(Istruzione operativa 1): Rinomina "Teams" in "Microsoft Teams" nel tratto dei record che va dall'inizio fino alla riga contenente "Conditions Générales de vente", estremi inclusi. Riporta quel tratto lasciando invariato tutto il resto.
(Istruzione operativa 2): Prosegui il testo sull'intitolazione del Lungomare di Milano Marittima ad Antonio Batani, ripartendo dopo l'ultima frase riportata.

(Testo di riferimento):

※ ※ ※

Lo scorso 20 ottobre 2022 è stato intitolato il Lungomare di Milano Marittima ad Antonio Batani, “Tonino”, per tutti. Era nato a Bagno di Romagna nel 1936 e scomparso nel 2015 a 79 anni.
Emigrò in Svizzera per fare il cameriere, tornò ed aprì nel 1950 una pensione a Cervia e da lì, pochi anni dopo, prende inizio la sua folgorante ascesa che lo porterà ad essere titolare di ben dodici alberghi, tra cui il Grand Hotel di Rimini, il Grand Hotel da Vinci a Cesenatico e il Palace Hotel di Milano Marittima ora guidati da Paola Batani, figlia di Tonino e titolare del Gruppo Batani Select Hotels
Definito “il re dei cinque stelle della Riviera romagnola” ha trascorso una vita esemplare di padre e di imprenditore. L’ho conosciuto al Grand Hotel di Rimini, grazie all’amicizia comune con Vanni e Lina Dolcini, ed in tanti anni ho sempre apprezzato, insieme alla mia Valeria, la sua grande umanità e gentilezza. Un vero gentiluomo!
Tornando alla cerimonia, sul Lungomare di Milano Marittima erano presenti il Prefetto di Ravenna Castrese De Rosa, il Sindaco di Cervia Massimo Medri, il Presidente del Consiglio comunale di Cervia e Delegato alla Sicurezza della Provincia di Ravenna Gianni Grandu oltre a Paola Batani con i familiari e diverse autorità provinciali e locali.
Il Lungomare Batani
Parte dal Porto canale di Cervia e arriva al canalino di Milano Marittima è uno degli esempi di riqualificazione urbanistica più significativa degli ultimi tempi e fu proprio Antonio “Tonino” Batani, che per primo la avviò, investendo risorse private, sistemando il tratto fra via Baracca e via Cimarosa.
Le dichiarazioni
Il Prefetto di Ravenna Castrese De Rosa ha affermato: “Quello che mi colpisce di Antonio Batani è la sua vicenda personale, un grande impenditore che viene dalla gavetta, da lavapiatti a direttore di un importante complesso turistico. Ci lascia un’immensa eredità e un modello per essere autentici imprenditori. Nulla nasce per caso. Prendiamo esempio tutti da questo pioniere”.

※ ※ ※

(Dati registrati):

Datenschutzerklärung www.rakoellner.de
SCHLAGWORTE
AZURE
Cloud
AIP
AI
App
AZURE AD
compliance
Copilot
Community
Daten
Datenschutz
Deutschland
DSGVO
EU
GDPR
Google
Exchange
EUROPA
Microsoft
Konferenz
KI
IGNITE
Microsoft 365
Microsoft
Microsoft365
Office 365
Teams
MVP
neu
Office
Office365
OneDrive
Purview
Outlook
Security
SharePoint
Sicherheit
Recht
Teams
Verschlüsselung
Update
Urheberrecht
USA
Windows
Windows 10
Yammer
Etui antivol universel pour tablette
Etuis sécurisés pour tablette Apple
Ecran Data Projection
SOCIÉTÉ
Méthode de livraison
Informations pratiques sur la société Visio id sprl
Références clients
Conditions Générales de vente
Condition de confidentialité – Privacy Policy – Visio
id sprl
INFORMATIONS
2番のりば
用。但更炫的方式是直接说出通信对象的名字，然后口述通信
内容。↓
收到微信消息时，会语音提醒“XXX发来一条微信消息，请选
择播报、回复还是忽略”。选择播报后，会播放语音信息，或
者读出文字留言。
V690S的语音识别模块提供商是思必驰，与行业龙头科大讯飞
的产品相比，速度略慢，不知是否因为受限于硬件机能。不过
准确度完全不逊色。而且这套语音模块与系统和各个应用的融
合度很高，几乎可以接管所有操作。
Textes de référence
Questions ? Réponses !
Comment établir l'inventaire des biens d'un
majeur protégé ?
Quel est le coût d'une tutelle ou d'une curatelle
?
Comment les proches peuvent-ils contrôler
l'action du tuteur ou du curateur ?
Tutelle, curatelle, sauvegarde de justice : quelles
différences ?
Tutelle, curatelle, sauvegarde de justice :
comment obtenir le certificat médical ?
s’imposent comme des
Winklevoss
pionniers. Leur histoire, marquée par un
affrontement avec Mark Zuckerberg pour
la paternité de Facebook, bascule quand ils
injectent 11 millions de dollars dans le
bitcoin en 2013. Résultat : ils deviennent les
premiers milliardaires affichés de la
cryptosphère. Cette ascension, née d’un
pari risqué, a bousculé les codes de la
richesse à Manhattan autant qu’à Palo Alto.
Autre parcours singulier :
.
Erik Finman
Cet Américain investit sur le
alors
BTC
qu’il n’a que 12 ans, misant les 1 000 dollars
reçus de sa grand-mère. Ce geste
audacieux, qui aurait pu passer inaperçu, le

※ ※ ※

(Spazio risposta 1):
Datenschutzerklärung www.rakoellner.de
SCHLAGWORTE
AZURE
Cloud
AIP
AI
App
AZURE AD
compliance
Copilot
Community
Daten
Datenschutz
Deutschland
DSGVO
EU
GDPR
Google
Exchange
EUROPA
Microsoft
Konferenz
KI
IGNITE
Microsoft 365
Microsoft
Microsoft365
Office 365
Microsoft Teams
MVP
neu
Office
Office365
OneDrive
Purview
Outlook
Security
SharePoint
Sicherheit
Recht
Microsoft Teams
Verschlüsselung
Update
Urheberrecht
USA
Windows
Windows 10
Yammer
Etui antivol universel pour tablette
Etuis sécurisés pour tablette Apple
Ecran Data Projection
SOCIÉTÉ
Méthode de livraison
Informations pratiques sur la société Visio id sprl
Références clients
Conditions Générales de vente

(Spazio risposta 2):
Il Sindaco di Cervia Massimo Medri: ”Antonio Batani è stato un grande e capace imprenditore, oltre che un amico, una persona che si è sempre occupata della città oltre che delle sue attività. Ha sempre creduto in questo territorio e si è moltoimpegnato pervalorizzarlo, ospitando personalità influenti e organizzando prestigiosi eventi come il “Premio Cinque Stelle” al Giornalismo, che ha portato nella nostra località importanti professionisti, italiani e stranieri, del mondo dei quotidiani e della televisione. Professionalità, qualità dell’accoglienza e ospitalità sono state, e sono, le parole d’ordine nei suoi alberghi. Per le sue capacità imprenditoriali e per quello che ha donato a questa città abbiamo deciso d’intitolare a lui il primo tratto del Lungomare di Milano Marittima. Loringraziamo con un gesto che sappiamo gli sarebbe gradito. Infatti è stato il primo imprenditore a sostenere il progetto di riqualificazione della fascia retrostante i bagni investendo risorse proprie per realizzare il primo tratto del nuovo lungomare di Milano Marittima, con la consapevolezza di rendere ancora più appetibile e accogliente la nostra località”.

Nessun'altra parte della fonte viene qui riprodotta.